- _What is being asked_
Count the lines in the rows below that contain the string "latitude", matching case exactly, and give only that number.

- _Record extracts_
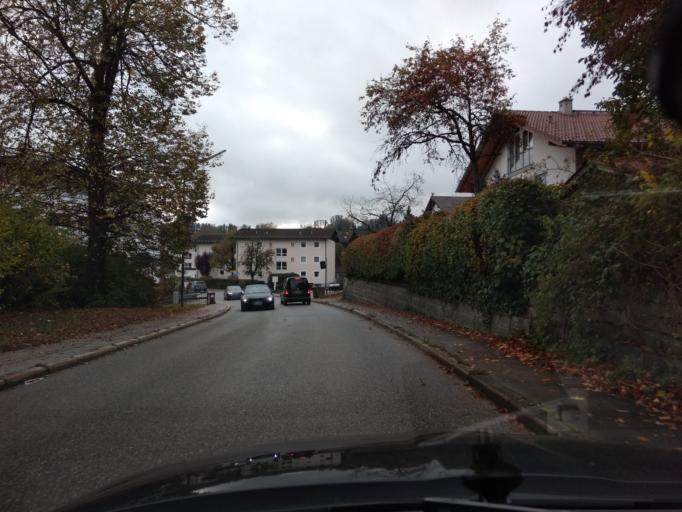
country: DE
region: Bavaria
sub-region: Upper Bavaria
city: Bad Toelz
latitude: 47.7650
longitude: 11.5392
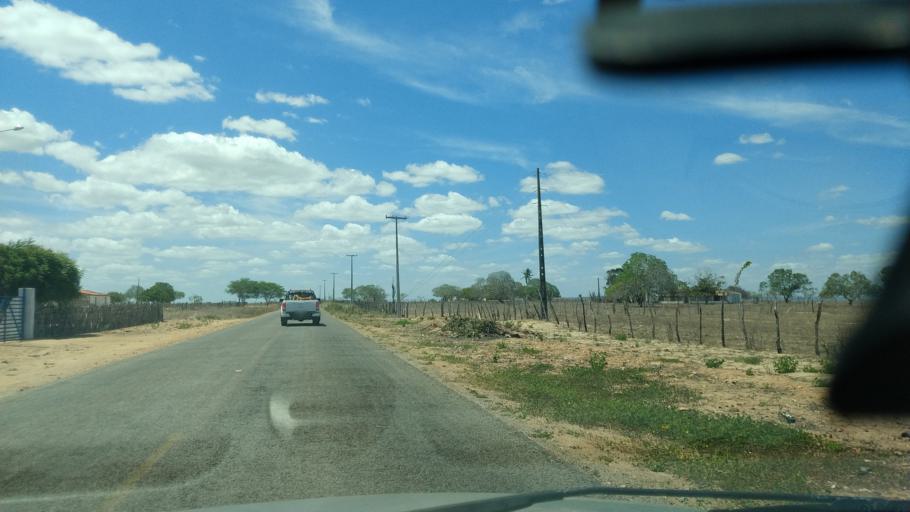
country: BR
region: Rio Grande do Norte
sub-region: Sao Paulo Do Potengi
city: Sao Paulo do Potengi
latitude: -5.9148
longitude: -35.7391
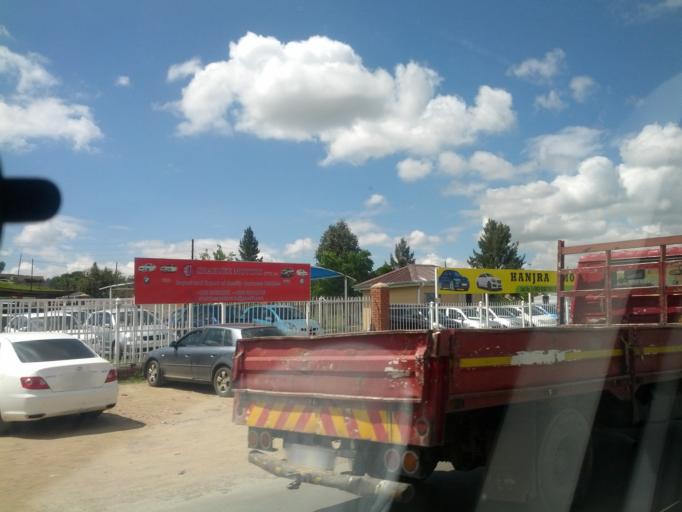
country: LS
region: Maseru
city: Maseru
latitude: -29.3004
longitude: 27.5172
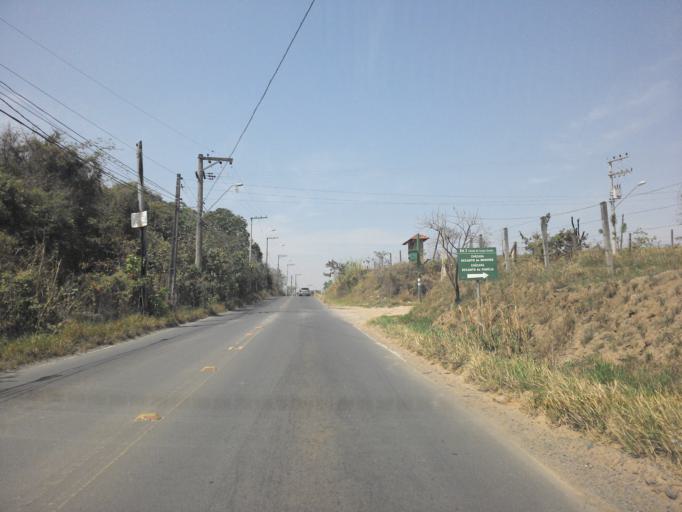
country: BR
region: Sao Paulo
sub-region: Hortolandia
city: Hortolandia
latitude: -22.9172
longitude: -47.1932
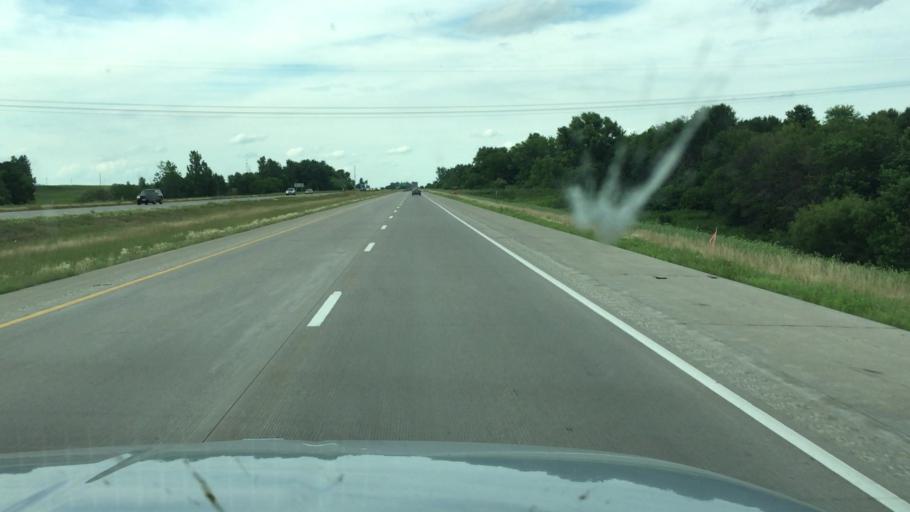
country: US
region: Iowa
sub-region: Scott County
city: Walcott
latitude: 41.5734
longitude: -90.6777
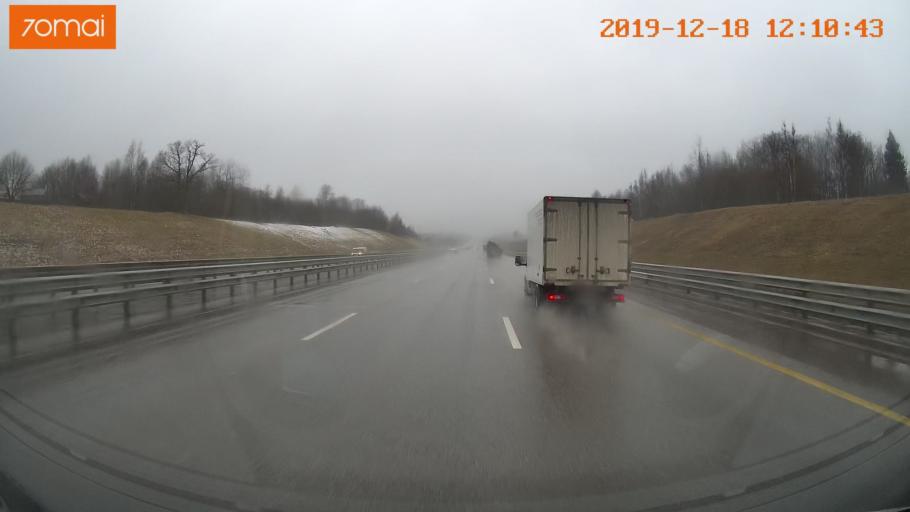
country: RU
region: Moskovskaya
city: Rumyantsevo
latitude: 55.9215
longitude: 36.5848
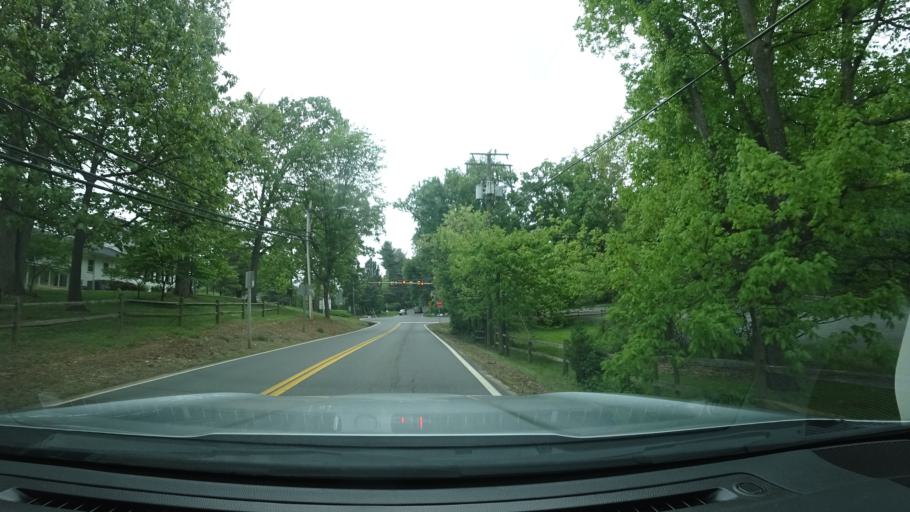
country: US
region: Virginia
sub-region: Fairfax County
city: Oakton
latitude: 38.8915
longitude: -77.3487
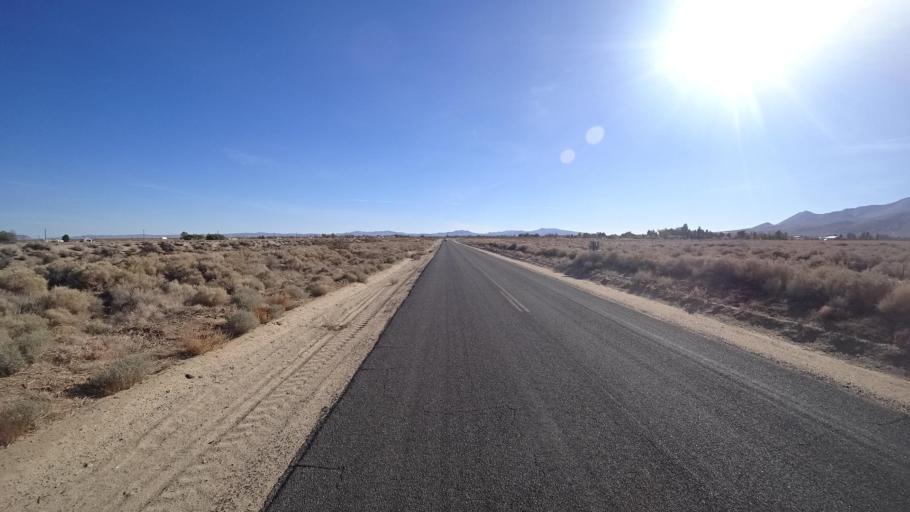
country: US
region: California
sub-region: Kern County
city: Inyokern
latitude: 35.7204
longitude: -117.8353
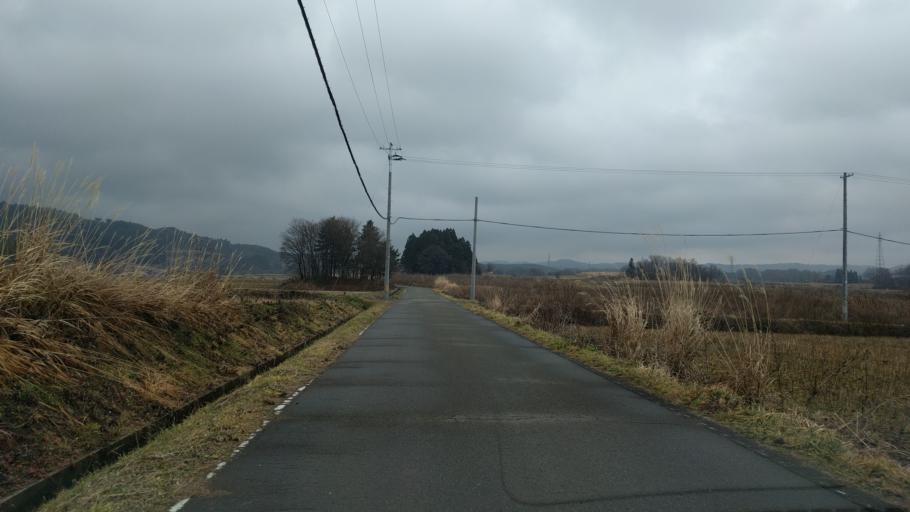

- _Answer for this exercise_
8